Your objective: Reproduce all the entries beneath this sentence exactly.

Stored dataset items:
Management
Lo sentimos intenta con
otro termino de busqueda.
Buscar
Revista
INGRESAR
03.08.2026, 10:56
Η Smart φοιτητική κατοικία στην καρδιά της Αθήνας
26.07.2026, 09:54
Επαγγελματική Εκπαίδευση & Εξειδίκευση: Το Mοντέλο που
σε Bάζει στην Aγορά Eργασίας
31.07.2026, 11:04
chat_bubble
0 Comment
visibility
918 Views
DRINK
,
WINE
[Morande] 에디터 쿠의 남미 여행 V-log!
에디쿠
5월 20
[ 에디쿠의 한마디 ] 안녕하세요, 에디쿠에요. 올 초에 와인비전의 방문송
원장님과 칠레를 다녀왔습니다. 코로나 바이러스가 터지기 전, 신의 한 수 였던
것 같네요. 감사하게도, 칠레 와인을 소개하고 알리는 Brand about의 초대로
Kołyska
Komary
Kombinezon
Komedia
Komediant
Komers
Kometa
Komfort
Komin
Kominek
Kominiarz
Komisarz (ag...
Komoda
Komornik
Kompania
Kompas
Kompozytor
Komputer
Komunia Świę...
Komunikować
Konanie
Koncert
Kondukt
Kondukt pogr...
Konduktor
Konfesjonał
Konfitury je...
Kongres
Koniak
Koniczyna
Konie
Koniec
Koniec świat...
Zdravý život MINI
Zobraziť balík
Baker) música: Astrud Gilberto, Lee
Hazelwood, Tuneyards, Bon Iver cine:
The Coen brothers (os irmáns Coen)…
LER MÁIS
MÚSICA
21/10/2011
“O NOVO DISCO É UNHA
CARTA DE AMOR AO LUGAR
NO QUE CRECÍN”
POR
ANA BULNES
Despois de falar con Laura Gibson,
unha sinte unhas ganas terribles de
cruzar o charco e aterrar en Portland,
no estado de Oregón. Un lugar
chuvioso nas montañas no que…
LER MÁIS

Solved problem:
Management
Lo sentimos intenta con
otro termino de busqueda.
Buscar
Revista
INGRESAR
03.08.2026, 10:56
Η Smart φοιτητική κατοικία στην καρδιά της Αθήνας
26.07.2026, 09:54
Επαγγελματική Εκπαίδευση & Εξειδίκευση: Το Mοντέλο που
σε Bάζει στην Aγορά Eργασίας
31.07.2026, 11:04
chat_bubble
0 Comment
visibility
918 Views
DRINK
,
WINE
[Morande] 에디터 쿠의 남미 여행 V-log!
에디쿠
5월 20
[ 에디쿠의 한마디 ] 안녕하세요, 에디쿠에요. 올 초에 와인비전의 방문송
원장님과 칠레를 다녀왔습니다. 코로나 바이러스가 터지기 전, 신의 한 수 였던
것 같네요. 감사하게도, 칠레 와인을 소개하고 알리는 Brand about의 초대로
Kołyska
Komary
Kombinezon
Komedia
Komediant
Komers
Kometa
Komfort
Komin
Kominek
Kominiarz
Komisarz (ag...
Komoda
Komornik
Kompania
Kompas
Kompozytor
Komputer
Komunia Świę...
Komunikować
Konanie
Koncert
Kondukt
Kondukt pogr...
Konduktor
Konfesjonał
Konfitury je...
Kongres
Koniak
Koniczyna
Konie
Koniec
Koniec świat...
Zdravý život MINI
Zobraziť balík
Baker) música: Astrud Gilberto, Lee
Hazelwood, Tuneyards, Bon Iver cine:
The Coen brothers (os irmáns Coen)…
LER MÁIS
MÚSICA
21/10/2011
“O NOVO DISCO É UNHA
CARTA DE AMOR AO LUGAR
NO QUE CRECÍN”
POR
ANA BULNES
Despois de falar con Laura Gibson,
unha sinte unhas ganas terribles de
cruzar o charco e aterrar en Portland,
no estado de Oregón. Un lugar
chuvioso nas montañas no que…
LER MÁIS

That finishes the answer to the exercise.